Einziger Unterschied zwischen diesem Projekt der Früherziehung und einer „normalen“ musikalischen Früherziehung ist die Fluktuation innerhalb der Gruppe. Während an der Kreismusikschule acht bis zwölf Kinder gemeinsam über den Zeitraum von zwei Jahren Musik erleben, waren von den zurzeit elf Kindern des Projektes nur sieben von Anfang an mit dabei. Neue Kinder kommen hinzu, andere ziehen um oder müssen in ihre Heimatländer zurückkehren. „Das macht es manchmal schwer, kontinuierlich mit den Kindern zu arbeiten“, erläuterte die Kursleiterin Gütermann-Cichowoski.

Landrätin Theresia Riedmaier lobte die Arbeit und das Engagement der Kreismusikschullehrerin: „Sie leisten hier eine großartige und sehr wichtige Arbeit, die sicherlich auch nicht immer einfach ist. Die Kinder hatten in diesem Jahr viel Spaß und Freude, was ebenfalls sehr wichtig ist. Ich freue mich, dass wir gemeinsam im nächsten Jahr vielleicht weitere Kurse mit dieser Förderung anbieten können, der Antrag ist bereits gestellt“.

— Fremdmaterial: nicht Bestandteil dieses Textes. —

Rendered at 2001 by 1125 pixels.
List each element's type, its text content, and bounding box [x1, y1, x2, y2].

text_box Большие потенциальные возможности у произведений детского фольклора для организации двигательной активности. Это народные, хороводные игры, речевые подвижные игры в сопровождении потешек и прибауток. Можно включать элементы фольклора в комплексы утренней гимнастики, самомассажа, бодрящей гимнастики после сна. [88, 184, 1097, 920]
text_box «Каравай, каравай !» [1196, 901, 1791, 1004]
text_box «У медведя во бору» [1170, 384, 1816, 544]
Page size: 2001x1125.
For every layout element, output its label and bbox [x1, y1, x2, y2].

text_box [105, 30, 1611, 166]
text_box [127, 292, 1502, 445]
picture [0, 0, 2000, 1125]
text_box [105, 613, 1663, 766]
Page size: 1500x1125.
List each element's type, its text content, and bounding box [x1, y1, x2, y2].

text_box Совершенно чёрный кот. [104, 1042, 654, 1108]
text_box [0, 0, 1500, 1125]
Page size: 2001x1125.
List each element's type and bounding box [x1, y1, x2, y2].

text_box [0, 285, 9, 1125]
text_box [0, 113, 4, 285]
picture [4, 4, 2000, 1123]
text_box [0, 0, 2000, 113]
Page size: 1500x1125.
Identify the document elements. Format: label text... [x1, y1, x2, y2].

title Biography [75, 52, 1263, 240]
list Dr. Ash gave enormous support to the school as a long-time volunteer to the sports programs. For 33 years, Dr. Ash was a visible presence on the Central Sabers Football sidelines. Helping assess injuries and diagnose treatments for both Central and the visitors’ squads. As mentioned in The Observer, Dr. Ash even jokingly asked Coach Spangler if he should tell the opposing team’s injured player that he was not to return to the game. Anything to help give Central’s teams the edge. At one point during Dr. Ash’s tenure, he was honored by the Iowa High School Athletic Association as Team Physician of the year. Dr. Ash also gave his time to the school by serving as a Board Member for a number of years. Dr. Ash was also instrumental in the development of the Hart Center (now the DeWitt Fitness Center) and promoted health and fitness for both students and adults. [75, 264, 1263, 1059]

Weitere Angebote des Projekts „Kultur macht stark. Bündnisse für Bildung“ sind das „Instrumentenkarussell“, in dem Kinder die Möglichkeit haben, im Laufe eines Schuljahres sechs verschiedene Instrumente kennenzulernen und zu spielen, das sowohl in Landau in der Pestalozzi-Schule als auch im Altstadtkindertreff stattfindet, sowie seit drei Jahren eine Musik-Freizeit für sozial benachteiligte und Migrantenkinder in den Ferien im Altstadtkindertreff.

Ziel des Projektes ist, dass die Kinder durch die aktive Beschäftigung mit Kunst und Kultur persönliche Wertschätzung erleben, neue Perspektiven entwickeln und wichtige Fähigkeiten für ein erfolgreiches und selbstbestimmtes Leben erlernen.